Il est important de noter que le régulateur examinera en détail les scénarios et les capacités de chaque établissement et leur attribuera une note, ce qui devrait conduire à une approche plus standardisée entre les établissements et même entre les différents régulateurs. Les régulateurs devront également se mettre d'accord sur certains aspects plus discrétionnaires, tels que les décotes, les capacités opérationnelles et les délais de mise en œuvre. En raison de la nature hautement subjective de ces évaluations et du fait que les régulateurs n'ont pas toujours une vision aussi claire des capacités des établissements que les établissements eux-mêmes, ou les mêmes objectifs, cela peut conduire à des points de vue différents sur la capacité de rétablissement.

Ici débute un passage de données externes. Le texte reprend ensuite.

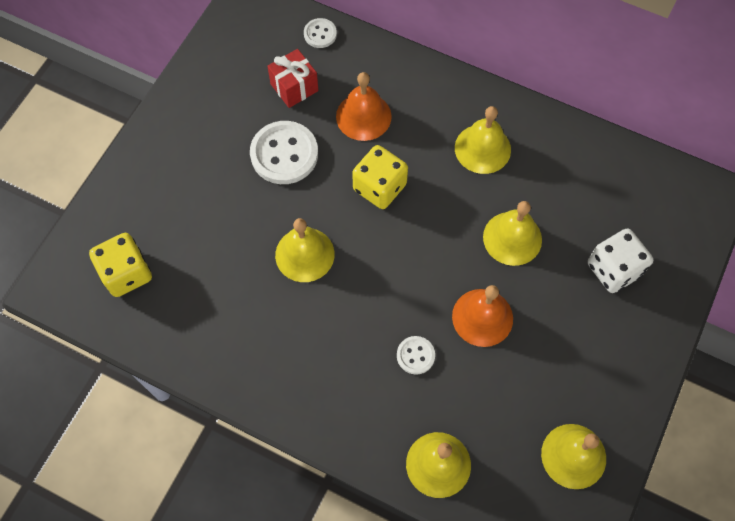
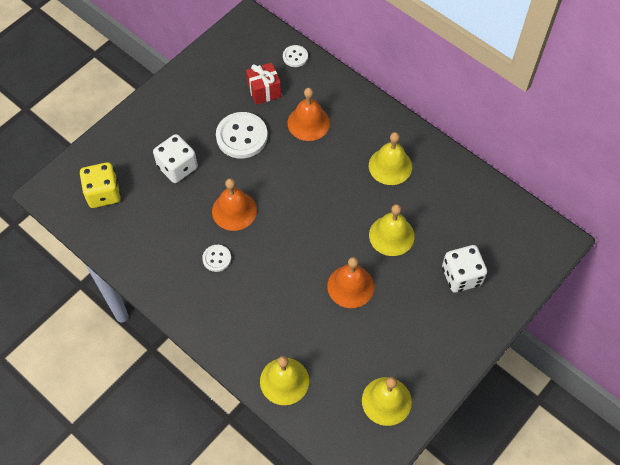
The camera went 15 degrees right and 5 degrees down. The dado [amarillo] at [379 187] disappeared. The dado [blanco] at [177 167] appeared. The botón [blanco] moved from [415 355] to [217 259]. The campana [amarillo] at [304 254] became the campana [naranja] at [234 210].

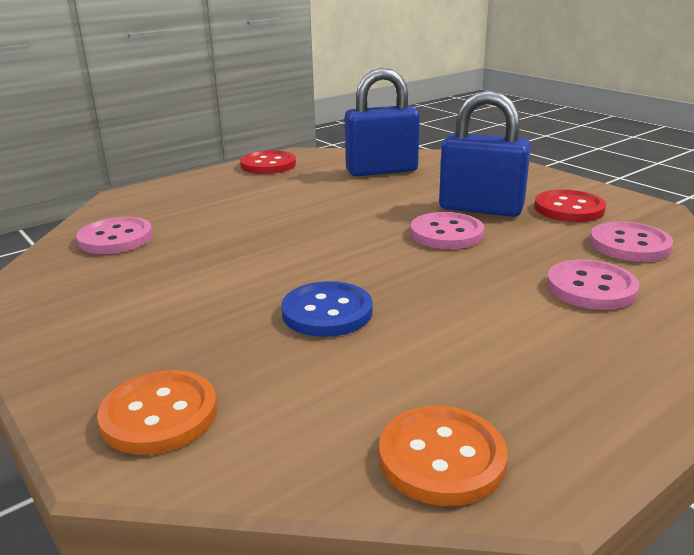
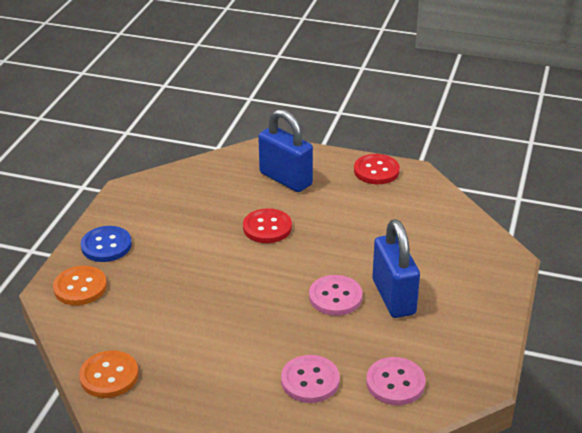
The camera went 55 degrees right and 10 degrees up. The botón [rosa] at [115 238] disappeared. The botón [azul] moved from [327 312] to [106 246]. The candado [azul] moved from [381 170] to [285 179]. The botón [rojo] moved from [569 209] to [267 227].

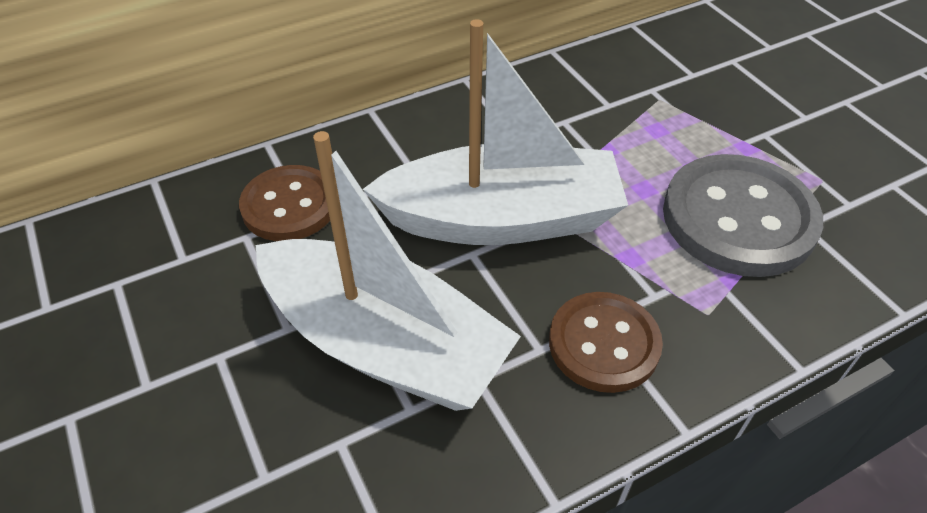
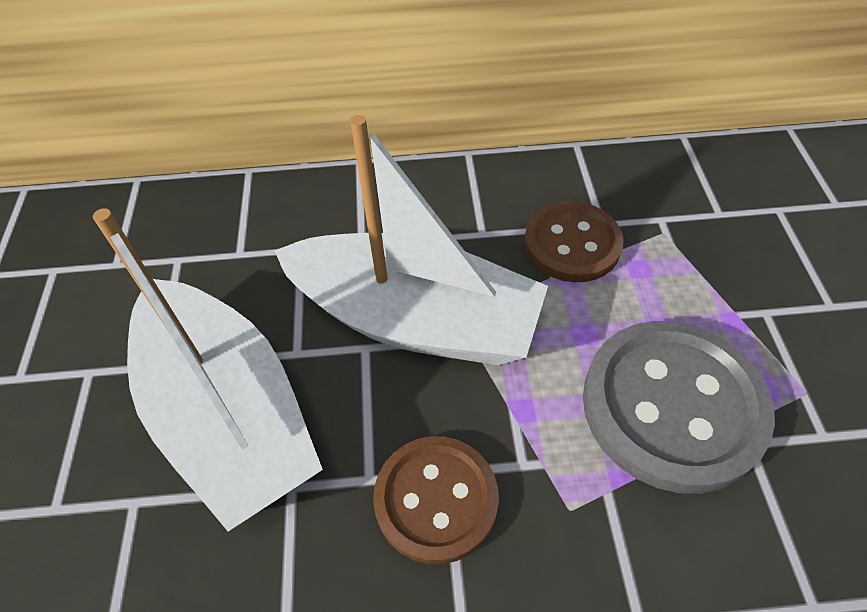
The camera went 25 degrees right and 5 degrees up. The botón [marrón] moved from [289 206] to [572 244].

Les régulateurs peuvent chercher à équilibrer ces éléments en utilisant des comparaisons entre pairs.

 

Implications

L'utilisation de la « CRT ajustée » permettra aux régulateurs de quantifier leurs évaluations des plans de rétablissement et d'aller au-delà des évaluations largement qualitatives qui ont été courantes au cours de la dernière décennie. Il en résultera une valeur quantitative de la liquidité et de capital qui permettra à chaque banque de satisfaire ou non à l'exigence impliquée par les scénarios de crise.

Lorsque le score CRT n'est pas satisfaisant, la banque devra prendre des mesures appropriées pour combler les écarts identifiés, bien que des éléments atténuateurs puissent être pris en compte, tels que les coussins (capital, liquidité) disponibles au-dessus des seuils de recouvrement. Bien que cela ne soit pas dit explicitement, on pourrait en déduire qu'un établissement qui n'est pas à la hauteur devrait détenir des réserves supplémentaires pour combler un écart entre la CRT ajustée et les seuils déclencheurs de situations de rétablissement.

Il s'agit probablement d'une extension assez attendue du dispositif réglementaire, qui existe déjà dans d’autres pays- pour certains établissements réglementés par la FCA au Royaume-Uni, il existe déjà une exigence explicite selon laquelle les coûts d'absorption d'un stress et d'une liquidation ordonnée consécutive à ce stress doivent être déjà intégrés dans les ressources disponibles minimales de l’établissement. Pour les banques dont les options de rétablissement sont limitées, les exigences de l'ABE en matière de capacité de rétablissement peuvent donc conduire à exiger de ces dernières qu'elles détiennent des ressources financières supplémentaires si la CRT ajustée est insuffisante pour se rétablir à la suite d'une crise grave mais plausible.

Conclusion

Le projet de lignes directrices de l'ABE indique clairement que la capacité de récupération est un domaine important de l'évaluation réglementaire pour juger de l'efficacité des plans de rétablissement. Grâce à l'inclusion d'un système de notation et à la quantification des insuffisances identifiées en matière de CRT, l'ABE met en œuvre un cadre beaucoup plus structuré pour l'examen des plans de rétablissement, facilitant une plus grande cohérence entre les banques et les pays, et fournissant une approche pour mesurer les insuffisances en matière de CRT. Il incombera également aux régulateurs d'évaluer correctement chaque option et de le faire de manière cohérente entre les établissements, ce qui pourrait s'avérer difficile compte tenu de la nature subjective du calcul de la valeur des options de recouvrement.

Lorsque des lacunes sont identifiées par les régulateurs, les établissements devront améliorer la crédibilité des options existantes, en mettre en œuvre de nouvelles ou éventuellement de disposer de ressources financières accrues.

La consultation se termine le 14 mars.